* Work order A *
Reproduce the passage of the article on Sudan's election between "Foreign and local" and "a 2011 referendum.", inclusive, replacing "observers" with "monitors".

* Given text *
<<<<
President Omar al-Bashir has won the first democratic Sudan election in 24 years, closing a chapter on his 22 years as the country’s military ruler and potentially opening the way to new legitimacy as a democratically elected leader.

Mr. Bashir won 68 percent of the vote, Sudan’s National Election Commission announced on Monday.

His closest competition was Yasir Arman, a member of the southern-based Sudanese People’s Liberation Movement, who withdrew from the race in the final week over concerns about fraud, but still garnered 21 percent of the vote.

In a concurrent election in the semi-autonomous region of South Sudan, SPLM leader Salva Kiir won as that region’s president with 92.9 percent of the vote.

Serious irregularities

Foreign and local observers noted serious irregularities in the polling, including the buying of votes and the intimidation of opponents, but the elections held from April 11-15 were largely free of violence.

Still, the most crucial moments in the nation’s stability lie ahead, with political reconciliation in the war-torn Darfur region and the possible division of oil resources if the South votes to secede in a 2011 referendum.

“The focus now should be for Sudanese political forces to find a way of achieving political stability,” says Fouad Hikmat, a Sudan expert at the International Crisis Group, based in Nairobi. “The issues this government will face are going to be the same as those faced by the previous government. If Bashir can push for an agenda of peace in Darfur, rather than an agenda of military defeat of the armed groups, if he can bring an element of stability in the border regions of South Kordofan and the Blue Nile state, and if he can implement the full Comprehensive Peace Agreement with the south, then there is a chance for peace.”

Few surprises

Today’s results brought few surprises.

President Bashir ran with the full backing of state-owned media, and full support of Sudan’s powerful armed forces, and with very little competition, after the withdrawal of Mr. Arman and other key opposition candidates.
>>>>
* Work order B *
Show every line of the records below that contains the string "prezzi".

* Data provided *
<<<<
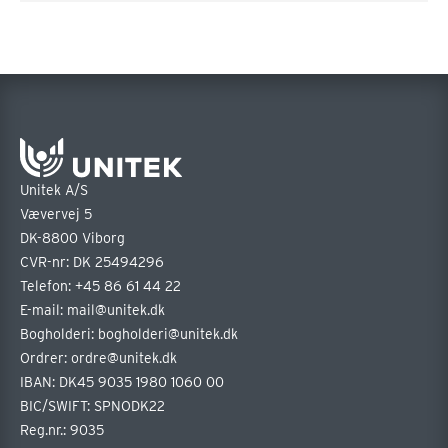
Unitek A/S
Vævervej 5
DK-8800 Viborg
CVR-nr: DK 25494296
Telefon:
+45 86 61 44 22
E-mail:
mail@unitek.dk
Bogholderi:
bogholderi@unitek.dk
Ordrer:
ordre@unitek.dk
IBAN: DK45 9035 1980 1060 00
BIC/SWIFT: SPNODK22
Reg.nr.: 9035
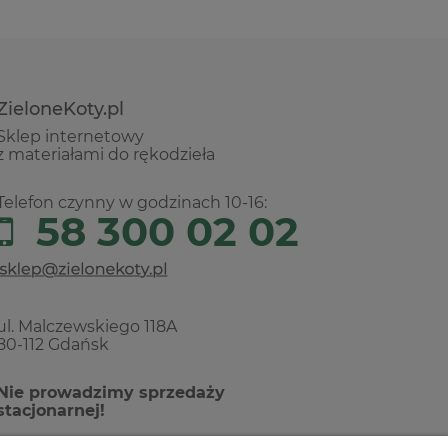
ZieloneKoty.pl
Sklep internetowy
z materiałami do rękodzieła
Telefon czynny w godzinach 10-16:
58 300 02 02
ul. Malczewskiego 118A
80-112 Gdańsk
Nie prowadzimy sprzedaży
stacjonarnej!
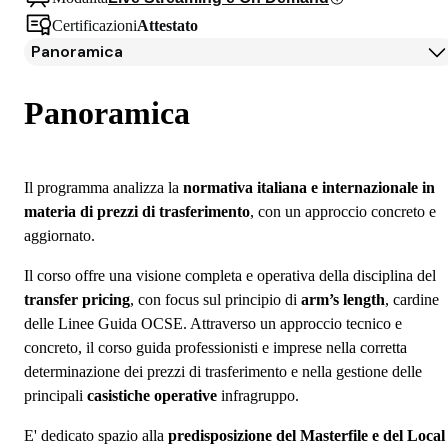
Certificazioni
Attestato
Panoramica
Panoramica
Programma
Panoramica
Docenti
Iscrizione
Il programma analizza la
normativa italiana e internazionale in
materia di prezzi di trasferimento
, con un approccio concreto e
aggiornato.
Il corso offre una visione completa e operativa della disciplina del
transfer pricing
, con focus sul principio di
arm’s length
, cardine
delle Linee Guida OCSE. Attraverso un approccio tecnico e
concreto, il corso guida professionisti e imprese nella corretta
determinazione dei prezzi di trasferimento e nella gestione delle
principali
casistiche operative
infragruppo.
E' dedicato spazio alla
predisposizione del Masterfile e del Local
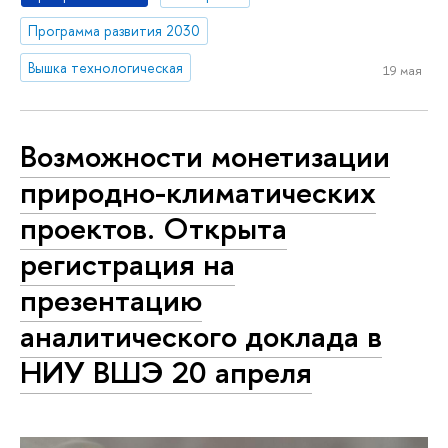
Программа развития 2030
Вышка технологическая
19 мая
Возможности монетизации
природно-климатических
проектов. Открыта
регистрация на
презентацию
аналитического доклада в
НИУ ВШЭ 20 апреля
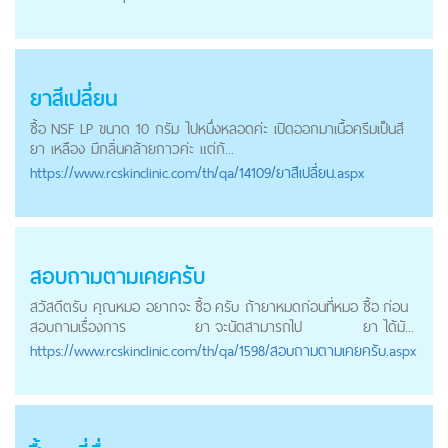
ยาสีเปลี่ยน
ซื้อ
NSF LP ขนาด 10 กรัม ไปหนึ่งหลอดค่ะ เปิดออกมาเนื้อครีมเป็นสี
ยา
เหลือง มีกลิ่นคล้ายกาวค่ะ แต่ก้...
https://
www.rcskinclinic.com
/th/qa/14109/ยาสีเปลี่ยน.aspx
สอบถามตามเคยครับ
สวัสดีตรับ คุณหมอ อยากจะ
ซื้อ
ครับ ถ้ายาหมดก่อนที่หมอ
ซื้อ
ก่อน
สอบถามเรื่องการ
ยา
จะนัดสามารถไป
ยา
ได้มั...
https://
www.rcskinclinic.com
/th/qa/1598/สอบถามตามเคยครับ.aspx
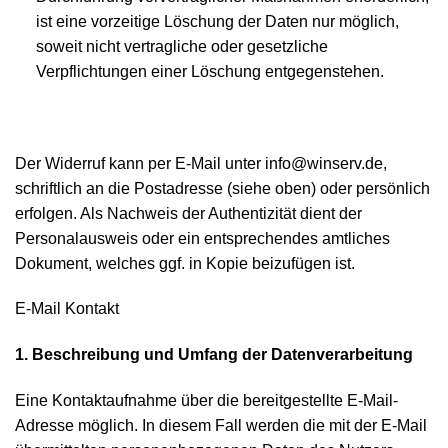
ist eine vorzeitige Löschung der Daten nur möglich,
soweit nicht vertragliche oder gesetzliche
Verpflichtungen einer Löschung entgegenstehen.
Der Widerruf kann per E-Mail unter info@winserv.de,
schriftlich an die Postadresse (siehe oben) oder persönlich
erfolgen. Als Nachweis der Authentizität dient der
Personalausweis oder ein entsprechendes amtliches
Dokument, welches ggf. in Kopie beizufügen ist.
E-Mail Kontakt
1. Beschreibung und Umfang der Datenverarbeitung
Eine Kontaktaufnahme über die bereitgestellte E-Mail-
Adresse möglich. In diesem Fall werden die mit der E-Mail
>>>>
* Worked solution A *
Foreign and local monitors noted serious irregularities in the polling, including the buying of votes and the intimidation of opponents, but the elections held from April 11-15 were largely free of violence.

Still, the most crucial moments in the nation’s stability lie ahead, with political reconciliation in the war-torn Darfur region and the possible division of oil resources if the South votes to secede in a 2011 referendum.

* Worked solution B *
materia di prezzi di trasferimento
determinazione dei prezzi di trasferimento e nella gestione delle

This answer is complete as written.